In Commander, however, this dynamic totally changes. With three opponents, it’s much more likely that someone will have three creatures out to trigger this. It’s also less likely that you’ll get rushed down just for playing it. Defense is definitely a scary card, but your opponents will also have the rest of the table to worry about, so it has a better chance of going unopposed.

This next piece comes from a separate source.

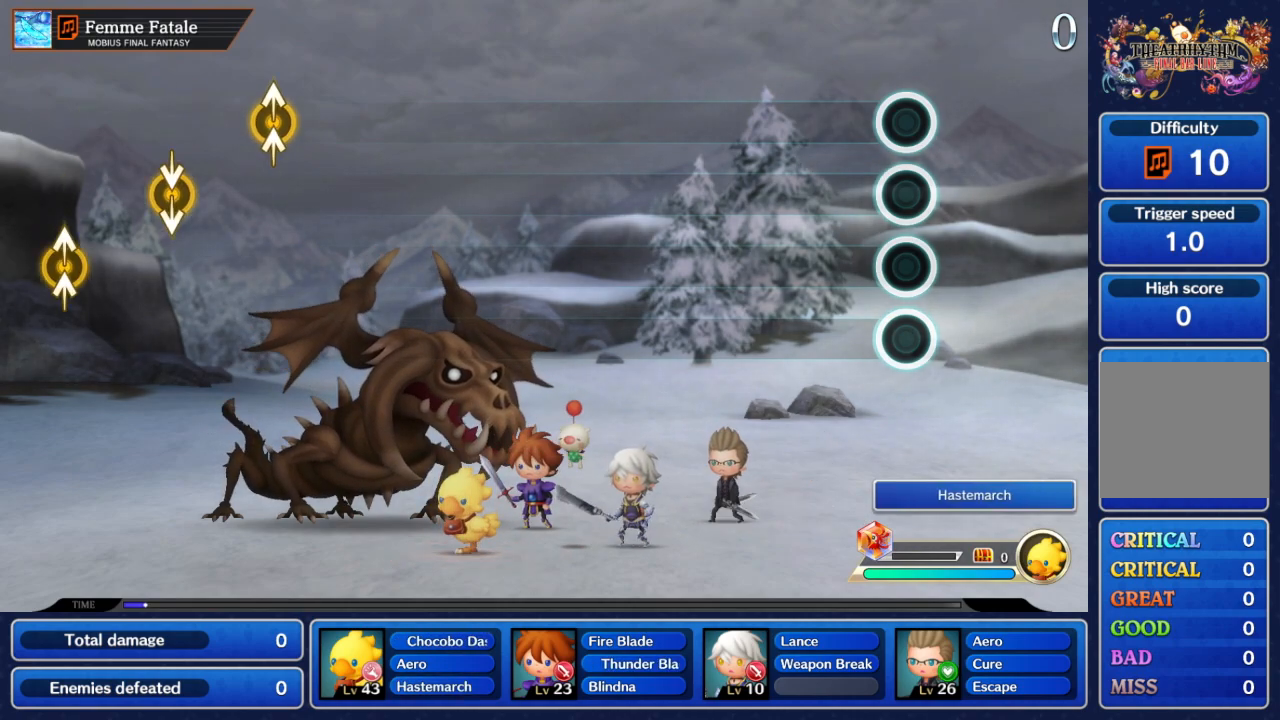
{"buttons": [], "left_stick": "center", "right_stick": "center", "events": []}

With its main hurdle out of the way, Defense of the Heart becomes pretty ridiculous. Tutoring any two creatures, with no restrictions, is huge. The fact that it’s an enchantment is also a nice bonus. Most tutors are instants or sorceries, and therefore one-and-done affairs. It’s easy to recur enchantments, however, and thus tutor multiple times with this one.

A Lost Treasure Unearthed

Defense of the Heart MTG Commander Play

“Yes, 4 mana to tutor for two creatures with no restrictions right onto the battlefield. It’s really good in Commander, there’s usually someone who has 3 creatures out in a hurry.”

TheeRandyC, via r/mtg

Despite its seemingly obvious power level in MTG Commander, Defense of the Heart doesn’t see a ton of play there. According to EDHRec, only 2.68% of eligible decks run the card. Compare this to the other green creature tutors in the format and this becomes clear. Worldly Tutor shows up in 12.68% of decks, for example, and that’s despite being a Game Changer. Defense of the Heart isn’t on the list so far, and it’s also relatively cheap at just $13.

The big obstacle to playability here is, more than likely, the card’s obscurity. Defense of the Heart is an old card, and its recent reprints have all been in Secret Lair drops or Bonus Sheets. Players can’t run a card in their deck if they don’t know about it, after all, and that’s been tricky for Defense of the Heart for a while.

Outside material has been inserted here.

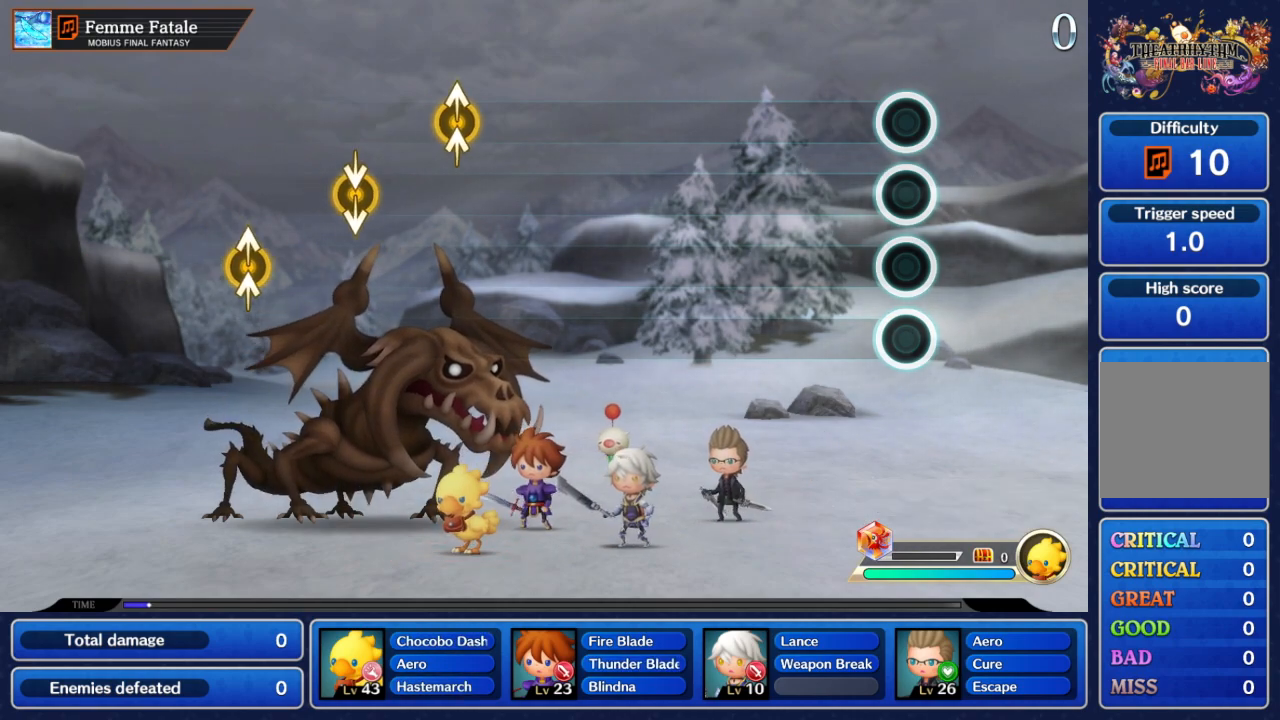
{"buttons": [], "left_stick": "center", "right_stick": "center", "events": []}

This week, however, buzz around the card has picked up massively. In a thread on r/mtg, Otakusss shared a picture of the card, asking “Is it as strong as I think?” Since it started yesterday, the thread has received over 630 comments, with many players chiming in with variants of “yes, absolutely.”

Many have extolled the card’s virtues in the Commander format, and how it can easily end games through sheer value alone once its effect resolves. Grab an Avenger of Zendikar and Craterhoof Behemoth, for example, and you can easily run over a player or two. A lot of commenters were confused as to why the card remains as obscure as it does. As Massive-Question-550 put it: “Yes it’s an insanely powerful card and I don’t really understand why it’s so cheap.”

Welcome To Combo Town

Combo Potential

It’s not just regular MTG Commander players that have been talking up Defense of the Heart this week. Over on r/CompetitiveEDH, Beautiful-Salt7885 started a thread to discuss the card’s potential as a game-ending combo machine.

Turns out, it’s pretty easy to win the game if you can cheat any two creatures into play. Tooth and Nail, probably the closest direct parallel to this effect, is balanced by being ludicrously expensive to cast. Defense doesn’t have this problem.

It’s not hard at all to pull this off early on in a game, and grab a combo for the win. Thassa’s Oracle and Spellseeker is probably the best option, since you can stack the triggers, grab Demonic Consultation or Tainted Pact, then cast the tutored spell before Thoracle resolves to win. Since these are cards that see play in a lot of decks already, they make sense as targets here.

There are plenty of other powerful combos with Defense, too. Kiki-Jiki, Mirror Breaker pops off with any number of creatures, from Zealous Conscripts to Hazel’s Brewmaster. You can grab the classic Rosie Cotton/Scurry Oak combo, or you can even tutor into another combo by grabbing Protean Hulk and a sacrifice outlet like Viscera Seer.

Fun as these combos are, they’re a little slow for cEDH, bizarrely. Keeping Defense around for a full turn cycle is tricky in that format, too. That doesn’t take away from the card’s power in regular Commander, mind you. This is a true old-school hidden gem, and one you should consider for your next green deck.